А вот и уже почти собственное дело по коммерческой части — коммивояжер! Франтовато одетый (профессия!), модная прическа, холеные руки... Правда, платят гроши, но это уже другой, столь желанный ему с самых юных лет, мир больших денег и сытой жизни...
...Евно облизал пересохшие губы. Они были толстые, по-негритянски вывороченные.
«Хорошо бы сейчас полдюжины сарделек, — подумалось ему. — Да с тушеной капустой, да пару темного пива! Эх, понимают немцы толк в жратве, понимают!»
В животе заурчало. Как хочется все-таки есть! Были бы деньги, сходил бы, нет, побежал бы! сейчас же в «бир-халле» — и сразу полдюжины, нет, дюжину жирных, лоснящихся сарделек!
Он сглотнул заполнившую рот слюну.
Но денег нет. И не предвидится. Отец ничего не пришлет, даже если бы и захотел — взять неоткуда, в делах ему, как всегда, не везет. Как орал он на сына, когда Евно впервые сказал ему, что хочет учиться дальше, все равно на кого — на адвоката, на врача или инженера.
— Но ты же уже пошел по коммерческой части! — возмутился отец. — Зачем бедному еврею университет? Там, в столицах, ты будешь всем чужой. А здесь... разве мало евреев выбилось здесь, в Ростове, в люди? Здесь тебе не дадут пропасть, всегда поддержат.

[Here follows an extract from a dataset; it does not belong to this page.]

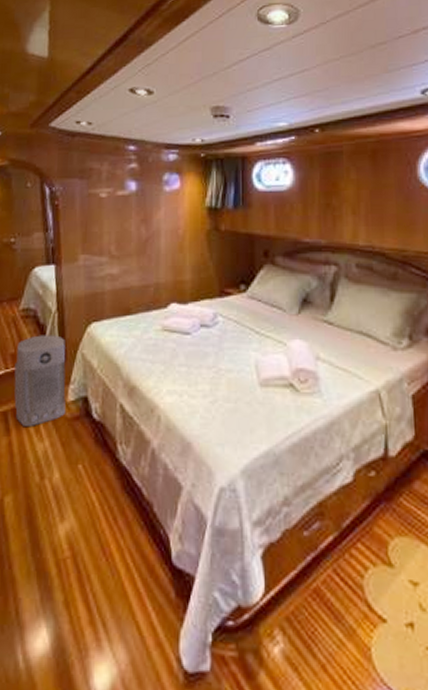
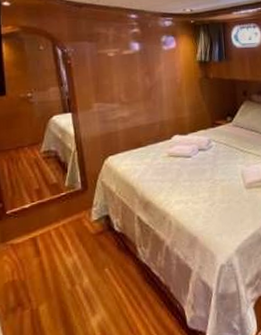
air purifier: present [14,335,67,426] -> none [40,169,91,247]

Вот и сейчас у тебя уже настоящее дело — купец из Мариуполя поручил тебе продать партию масла и пообещал хорошую комиссию! Что тебе еще надо?
Отец задыхался от волнения, видя, как равнодушно слушает его сын. Плоское лицо Евно было непроницаемо, глаза тусклы, широкие скулы придавали ему сходство с ликами каменных баб с курганов южнорусских ковыльных степей. И Фишель Азеф понял, что сын не слушает его, что в тяжелой, грубо сколоченной голове Евно, где-то за узким, упрямо выставленным вперед лбом текут какие-то трудные, непонятные для него, бедного местечкового портного, вязкие мысли.
Он растерянно замолчал и бессильно вздохнул. Веки Евно дрогнули, тяжелый взгляд темных глаз медленно прошелся по бледному от волнения лицу отца.
— Мне нельзя оставаться в Ростове, отец.
Голос Евно звучал глухо и в то же время решительно:
— Меня могут со дня на день арестовать... по политическому делу.
— Ай, да что ты говоришь! — взмахнул руками старый Фишель. — Если ты связался с какими-нибудь байстрюками, которые бесятся от безделья и ругают царя, то тебя сразу так и нужно арестовывать? Да кто сейчас с ними не связывается? Кружки, сходки... Кто из молодых хоть раз этого не попробовал! Видно, время такое, никуда от этого не денешься...
Он говорил что-то еще и еще, но Евно его не слышал. Решение было принято, и отступать Азеф-младший был не намерен.
А через несколько дней ростовские купцы заговорили о позоре, обрушившемся на седую голову невезучего Фишеля: его сын Евно обманул доверившегося ему торговца из Мариуполя, продал принадлежавшее тому масло, а деньги присвоил. Восемьсот рублей, сумма немалая. Присвоил и был таков — бежал за границу!
...Нет, угрызениями совести Евно не терзался, ведь деньги ему были нужны гораздо больше, чем какому-то там мариупольскому толстосуму. Сама судьба вручила ему эти деньги и указала путь в жизни — первые ступеньки этого пути: Германия, Карлсруэ, политехникум.
Был 1892 год.
...В животе бурлило не переставая, голод подступал спазмами, и терпеть его больше не было никаких сил. И, поняв, что вот-вот потеряет сознание, Евно решился. Встав с кровати, подошел к окну и взял сверток вощеной бумаги, прислоненный к холодному весеннему стеклу. Апрель только начинался, и, хотя снега уже не было, весна по-настоящему пока еще не наступила.
Выдвинув из-под кровати обитый жестью сундучок, купленный на рынке перед бегством из Ростова, Евно достал из него спиртовку и сковородку. Хозяйка строго-настрого запрещала пользоваться всем этим в комнатах, но готовить еду дома было студентам куда дешевле, чем питаться даже в самой захудалой городской столовке, и Евно, как и все, обзавелся спиртовкой и сковородкой, которые и хранил в запертом (от хозяйки) сундучке под кроватью. Впрочем, жарил он себе только мясо — большие, толстые куски третьего сорта, те, что обычно оставлял соседский мясник для владельцев собак.